Où le film a-t-il été tourné ?
Dans une vraie centrale. Les scènes extérieures ont été réalisées en France, mais pour l’intérieur de la centrale nous sommes allés en Autriche. Là-bas, une centrale a été construite qui n’a jamais été active - avant de la mettre en fonctionnement, un référendum a été organisé pour demander à la population si elle était pour ou contre, et les Autrichiens ont dit non. La centrale est donc restée là, puisqu’il était trop coûteux de la démanteler. C’est donc à l’intérieur de cette centrale que nous avons pu tourner. 

Comment les lobbys pro-nucléaire ont-ils réagi ?
L’industrie du nucléaire en France est colossale. Près de 80 % de l’énergie du pays provient du nucléaire. Il ne s’agit même pas d’un lobby, c’est une énergie d’État. Le film ne se positionne ni en faveur ni contre le nucléaire. Si EDF avait effectué des recherches à mon sujet et découvert un passé d’activiste, peut-être aurait-il été plus difficile de tourner le film. Mais cela n’a pas été le cas : personne ne m’a mis des bâtons dans les roues. J’ai pu tourner au pied des centrales nucléaires. Même à Cannes, Grand Central n’a pas été considéré comme un film à caractère politique, mais plutôt comme une dénonciation de certaines conditions de travail. Dans les salles, lors des rencontres avec le public, il y avait des militants anti-nucléaire mais également des personnes qui y sont favorables et travaillent dans ce secteur. J'ai été ravie de la visibilité qu'a pu avoir le film. 

Il s’agit de votre deuxième collaboration avec Léa Seydoux. Pourrait-elle devenir votre actrice fétiche ?
Léa est irrésistible, c’est une actrice formidable. Nous avons un lien très fort depuis Belle Épine, mon premier film et son premier grand rôle, même si Léa avait déjà travaillé avant avec Christophe Honoré et d’autres réalisateurs connus. Je n’ai pas immédiatement pensé à elle pour ce rôle, mais lorsque nous avons choisi Tahar Rahim comme protagoniste masculin, j’ai eu envie de les voir ensemble. Il se pourrait bien que je travaille de nouveau avec Léa, je n’en ai pas fini avec elle.
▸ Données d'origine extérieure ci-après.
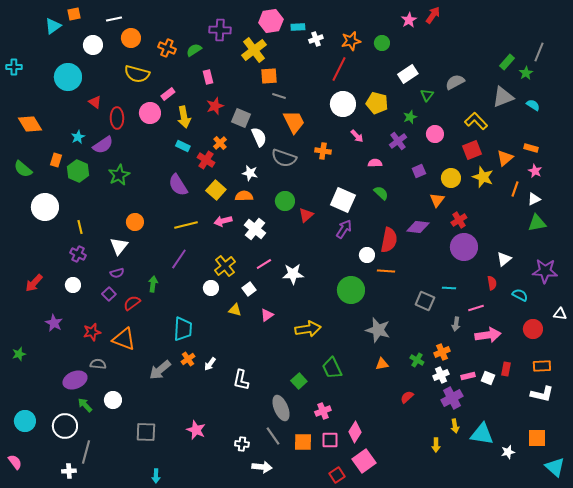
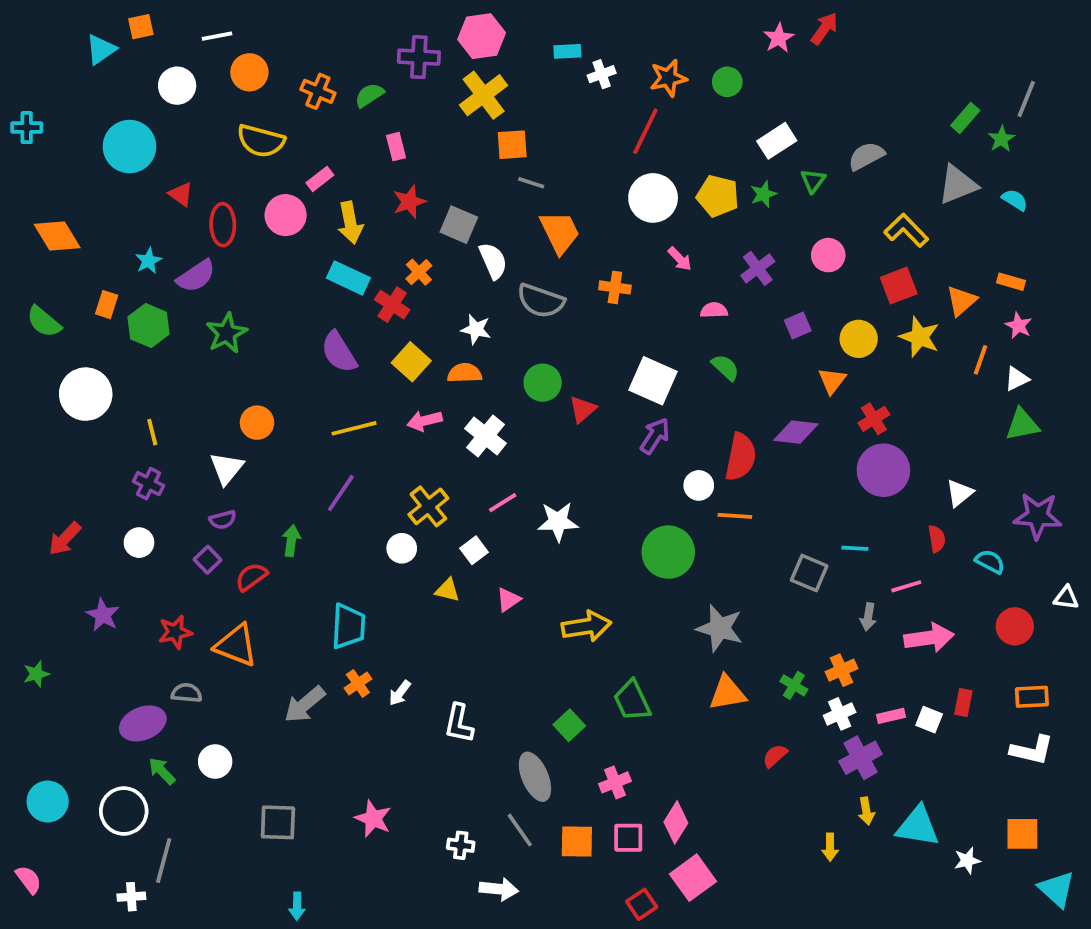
pink hexagon: (271, 21) -> (482, 36), moved
green star: (410, 117) -> (763, 194), moved
cyan rectangle: (183, 146) -> (348, 278), size x1.5
orange triangle: (382, 364) -> (727, 693), size x1.5

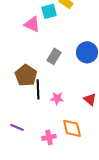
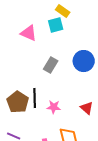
cyan square: (49, 11) -> (56, 25), moved
brown pentagon: (26, 75) -> (18, 102), moved

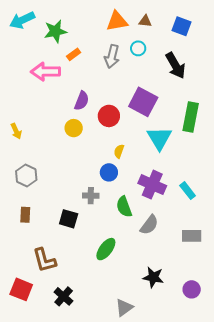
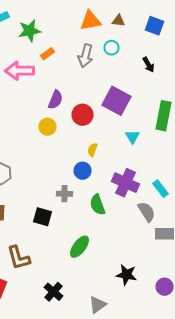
black arrow: (175, 66) -> (148, 65), size x0.6
cyan triangle: (159, 138) -> (132, 137), size x0.6
gray semicircle: (149, 225) -> (146, 212), moved, turned -70
black cross: (64, 296) -> (54, 292), moved

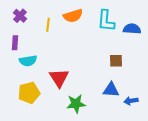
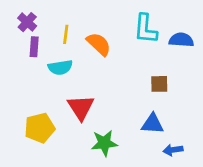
orange semicircle: (73, 16) -> (99, 44), moved, turned -120
purple rectangle: (15, 43) -> (34, 47), moved
cyan semicircle: (28, 61) -> (60, 67), moved
blue arrow: (131, 101) -> (173, 150), moved

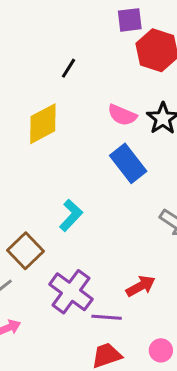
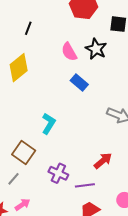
pink semicircle: (122, 115) -> (69, 52), turned 48
blue rectangle: (128, 163) -> (79, 82), size x0.7
purple cross: (71, 292) -> (58, 173), size x0.7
Gary et Karole sont presque toujours vêtus de la même manière, et pourtant ces personnages évoluent. Pourquoi ce choix ?
L’idée était que chaque personnage ait un seul costume, un peu à la manière des héros de western, qui portent la même tenue du début à la fin du film. L’évolution s’opère dans l’intoxication progressive. Mon intention était de faire dialoguer deux mondes : celui, asphyxiant, de la centrale nucléaire, où travailler est difficile et dangereux, et le monde extérieur, le monde de la nature, fait de passion et de pulsions. Le danger existe dans les deux mais la catastrophe ne va pas venir du nucléaire, elle va venir de l’amour. Je souhaitais que le personnage de Tahar comprenne que sa vie avait un prix, qu’il saisisse, à travers l’amour, le prix de la vie et la nécessité de s’échapper de ce monde de plus en plus dangereux pour les deux amants, elle étant enceinte, et lui contaminé. La seconde partie du film montre comment il va faire pour s'en sortir.

Pourquoi terminer le film en montrant Toni (le mari de Karole) chevauchant un taureau ?
Beaucoup me l’ont demandé, y compris mon producteur, qui n’aimait pas beaucoup cette idée. Pour moi, il s’agissait de conclure un triangle amoureux, car une menace continue à planer sur cette union. Ce n’est pas un happy end. C’est un peu comme si la centrale gagnait. Je voulais également une fin qui évoque les westerns.